As for drought relief in the short-term, Brandolino didn't have much good news to offer.

"People are going to be saying, 'look at all of this rain'. Well, I can tell you, after this, and a bit rain throughout the week, it's going to go dry again for much of June."

And there was a long way to go to make up a rainfall deficit that was running at 250mm at the start of last week – or top up Auckland dam levels that were still sitting at only 43 per cent of capacity today.

"Getting some rain now is good, obviously.
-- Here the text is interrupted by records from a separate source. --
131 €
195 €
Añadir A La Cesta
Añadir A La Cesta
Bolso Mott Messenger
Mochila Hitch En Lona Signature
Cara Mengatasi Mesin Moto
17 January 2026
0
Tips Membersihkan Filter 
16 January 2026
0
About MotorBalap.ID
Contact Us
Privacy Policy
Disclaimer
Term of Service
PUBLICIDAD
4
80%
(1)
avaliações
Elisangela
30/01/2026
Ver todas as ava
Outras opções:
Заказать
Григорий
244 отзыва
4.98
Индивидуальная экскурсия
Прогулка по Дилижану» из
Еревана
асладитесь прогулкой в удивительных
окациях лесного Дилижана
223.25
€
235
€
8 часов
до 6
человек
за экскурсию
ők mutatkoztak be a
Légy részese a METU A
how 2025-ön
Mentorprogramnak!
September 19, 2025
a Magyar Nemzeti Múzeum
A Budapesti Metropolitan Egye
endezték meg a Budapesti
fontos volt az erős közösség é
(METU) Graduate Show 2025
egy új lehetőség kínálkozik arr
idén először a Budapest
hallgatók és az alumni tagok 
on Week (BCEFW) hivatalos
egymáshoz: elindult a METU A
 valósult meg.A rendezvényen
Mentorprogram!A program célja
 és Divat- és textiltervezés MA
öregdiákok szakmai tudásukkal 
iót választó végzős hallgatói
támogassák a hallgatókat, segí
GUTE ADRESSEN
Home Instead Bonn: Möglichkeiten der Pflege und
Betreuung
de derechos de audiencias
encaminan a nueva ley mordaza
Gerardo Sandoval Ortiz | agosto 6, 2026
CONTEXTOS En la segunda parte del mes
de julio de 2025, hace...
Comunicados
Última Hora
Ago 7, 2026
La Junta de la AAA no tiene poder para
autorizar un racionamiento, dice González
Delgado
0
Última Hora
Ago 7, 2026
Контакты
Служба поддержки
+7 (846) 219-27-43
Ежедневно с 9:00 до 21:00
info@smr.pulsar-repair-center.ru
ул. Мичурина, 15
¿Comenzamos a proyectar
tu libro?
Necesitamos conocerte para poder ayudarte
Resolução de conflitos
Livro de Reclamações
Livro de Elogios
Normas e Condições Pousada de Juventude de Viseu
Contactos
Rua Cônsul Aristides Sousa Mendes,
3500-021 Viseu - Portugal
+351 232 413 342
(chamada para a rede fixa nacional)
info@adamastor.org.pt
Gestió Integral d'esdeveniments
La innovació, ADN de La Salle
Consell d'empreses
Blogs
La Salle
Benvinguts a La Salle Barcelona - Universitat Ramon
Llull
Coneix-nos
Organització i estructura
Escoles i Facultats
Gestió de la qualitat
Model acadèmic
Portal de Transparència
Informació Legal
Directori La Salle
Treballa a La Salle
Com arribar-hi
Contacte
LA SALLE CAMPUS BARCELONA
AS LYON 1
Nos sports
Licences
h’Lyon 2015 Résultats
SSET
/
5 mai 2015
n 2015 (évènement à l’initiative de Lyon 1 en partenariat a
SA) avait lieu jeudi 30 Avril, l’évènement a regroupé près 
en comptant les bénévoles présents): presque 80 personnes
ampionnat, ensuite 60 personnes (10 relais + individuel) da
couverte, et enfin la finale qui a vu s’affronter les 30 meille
If you're $100,000 in the hole, and you win $20,000 on a scratchie, that's great, but you still need 80,000 bucks."

Auckland's 'bad luck summer'

The run of dry weather that's plunged the upper north into the worst drought seen in the region since 1994 comes down to bad luck, scientists say – but that doesn't mean a warming climate hasn't played a part as well.

The drought has been driven by several factors including persistent, blocking high pressure systems in the northern Tasman Sea and north of the North Island, suppressing rain-bearing weather systems to the south.

There was also a lack of moist, northerly air flows and a persistently positive Southern Annular Mode early in the year which was associated with more tranquil weather in the New Zealand region.

Kiwi climate scientist Dr Luke Harrington said the drought would almost certainly go down as one more severe than simply a one-in-25-year event.

"To have the initial rainfall deficits across the summer requires a certain amount of bad luck, but having a 'bad luck' summer has been made more likely because of climate change," said Harrington, a research fellow in climate extremes at Oxford University's Environmental Change Institute.

Source / Niwa
Source / Niwa

Research he'd carried out with Victoria University's Professor Dave Frame had found that, although there'd been no major changes in average summer rainfall over the last 150 years, the chances of seeing unusual summers had grown higher.

"That means a greater chance of experiencing both wetter-than-normal summers and drier-than-normal summers," he said.

"So once there has been a 'bad luck' dry summer, the next opportunity for some decent rain normally comes from ex-Tropical Cyclones, as summer changes into autumn."

At the same time, there was also evidence suggest that autumn rain wouldn't be there to save the day.

"In fact, some studies suggests the chances of drier-than-average autumns are also becoming more common."

Harrington added that, while the coming months will hopefully bring the needed rain, there remained the risk of drought behaviour emerging in Auckland, as being seen elsewhere in the world.